▶ [Aim of the task]: Copy the listing below exactly, but skip the pictures.

Recorded data Block Start

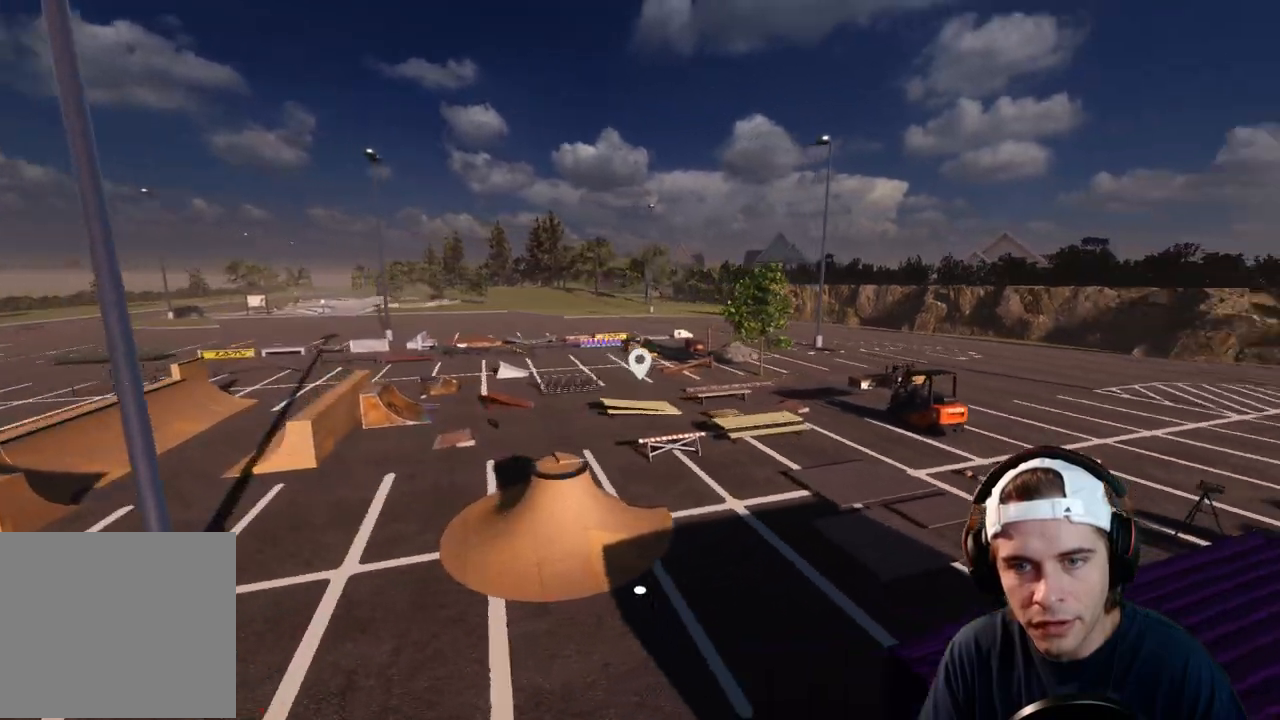
{"dt_ms": 500, "buttons": [], "left_stick": "left", "right_stick": "right", "events": []}
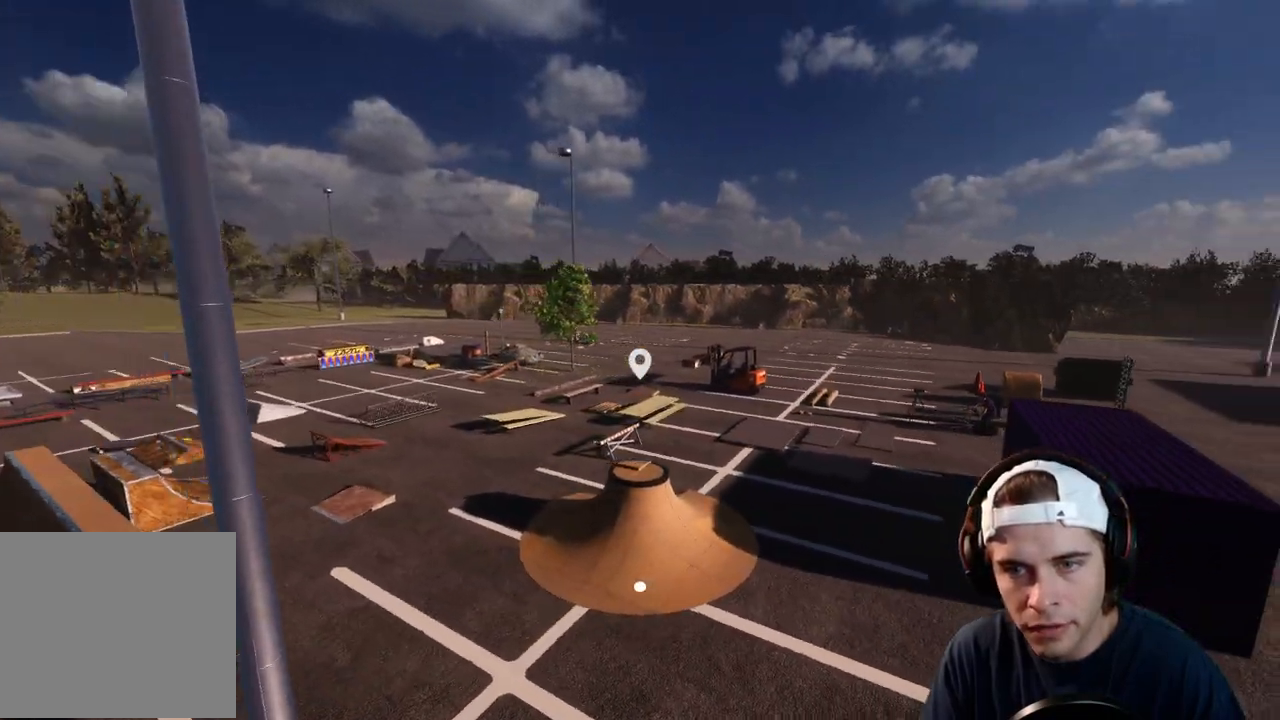
{"dt_ms": 500, "buttons": [], "left_stick": "left", "right_stick": "right", "events": [[100, "right_stick", "center"], [167, "right_stick", "left"], [333, "right_stick", "center"], [450, "right_stick", "right"]]}
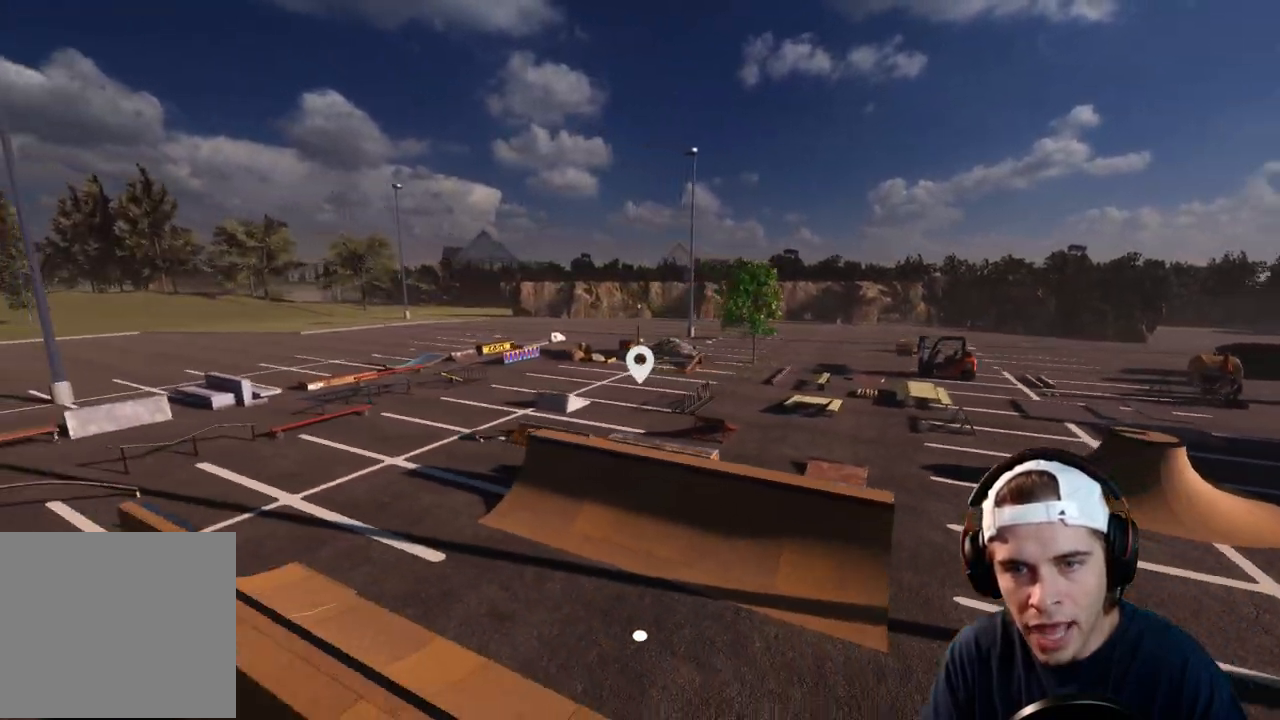
{"dt_ms": 500, "buttons": [], "left_stick": "up-left", "right_stick": "right", "events": [[350, "left_stick", "up-left"]]}
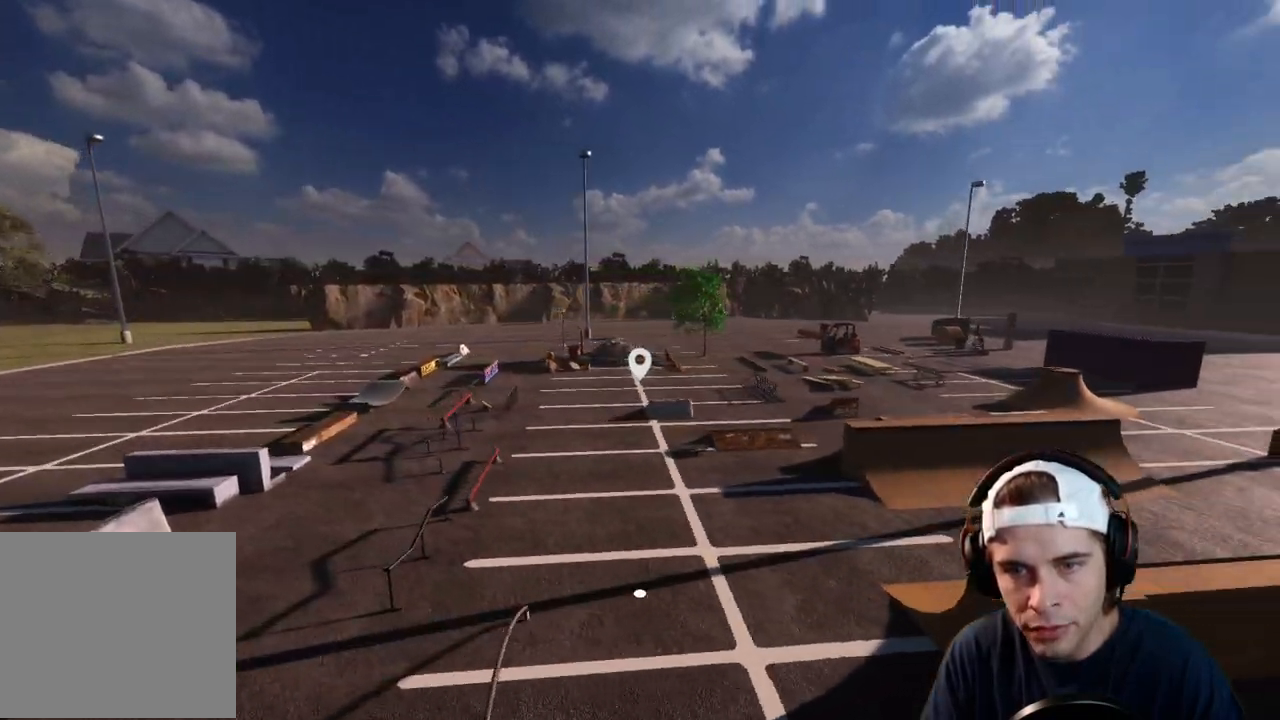
{"dt_ms": 500, "buttons": [], "left_stick": "up-right", "right_stick": "right", "events": [[117, "left_stick", "up"], [283, "left_stick", "up-right"]]}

Recorded data Block End

▶ [Response below]:
{"dt_ms": 500, "buttons": [], "left_stick": "left", "right_stick": "right", "events": []}
{"dt_ms": 500, "buttons": [], "left_stick": "left", "right_stick": "right", "events": [[100, "right_stick", "center"], [167, "right_stick", "left"], [333, "right_stick", "center"], [450, "right_stick", "right"]]}
{"dt_ms": 500, "buttons": [], "left_stick": "up-left", "right_stick": "right", "events": [[350, "left_stick", "up-left"]]}
{"dt_ms": 500, "buttons": [], "left_stick": "up-right", "right_stick": "right", "events": [[117, "left_stick", "up"], [283, "left_stick", "up-right"]]}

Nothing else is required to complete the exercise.